Assessment of fertilizer nitrogen accumulation in Pinus sylvestris trees and retention in soil by ¹⁵N recovery technique

Nômmik

Scandinavian Journal of Forest Research

1989

Assessment of fertilizer nitrogen accumulation in Pinus sylvestris trees and retention in soil by 15 N recovery technique. Accepted Jan. 9, 1989. Scand. J. For. Res. 4:427-442, 1989.The distribution and quantitative recovery of fertilizer N were determined in three 29-to 43-year-old stands of Scots pine, located in western Uppland, Central Sweden. The experimental technique involved was based on the use of 15 N-labelled fertilizer materials and non-trenched microplots of special design. The standard dose of nitrogen applied was 160 kg N ha -1 . The primary topics examined were (1) fertilizer nitrogen accumulation in trees and in the soil system as influenced by nitrogen source, nitrogen application rate, time of application during the growing season, granule size of the nitrogen material, and method of placement, (2) distribution of labelled N within the tree (different organs of the tree), and (3) redistribution of accumulated N in the tree over an observation period of two to three growing seasons. When quantified at the end of the second growing season, the labelled N accumulation in trees, concerning plots treated with calcium nitrate or ammonium nitrate, averaged 36% (SD=7). The accumulation resulting from split doses did not differ significantly from that resulting from a single-dose application, nor did granule size of the nitrogen materials have any significant effect on accumulation. For urea source of nitrogen, the recovery figure was markedly lower, averaging 28% (SD=6). When expressed as a percentage, the accumulation in trees was not significantly different for 40 and 160 kg nitrogen application rates.
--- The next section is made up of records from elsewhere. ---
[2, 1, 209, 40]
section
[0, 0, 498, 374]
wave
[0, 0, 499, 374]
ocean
In one of the experiments application timing during the growing season proved to be an important factor determining the extent of fertilizer nitrogen accumulation in trees. The figures for total recovery of labelled nitrogen in aboveground parts of trees and in soil, when restricting measurements to the forest floor and the 0-32 cm mineral soil, ranged from 46 to 84%, with an average of 60%. The recovery was lowest for a treatment with calcium nitrate, when applied relatively late in the growing season, and highest for a split application of urea. Treatments with urea source of nitrogen were characterized by a high accumulation of immobilized N in the organic LFH layer of the soils. Recovery figures exceeded 82 % for a 40-kg N dose of nitrogen, regardless of the nitrogen source.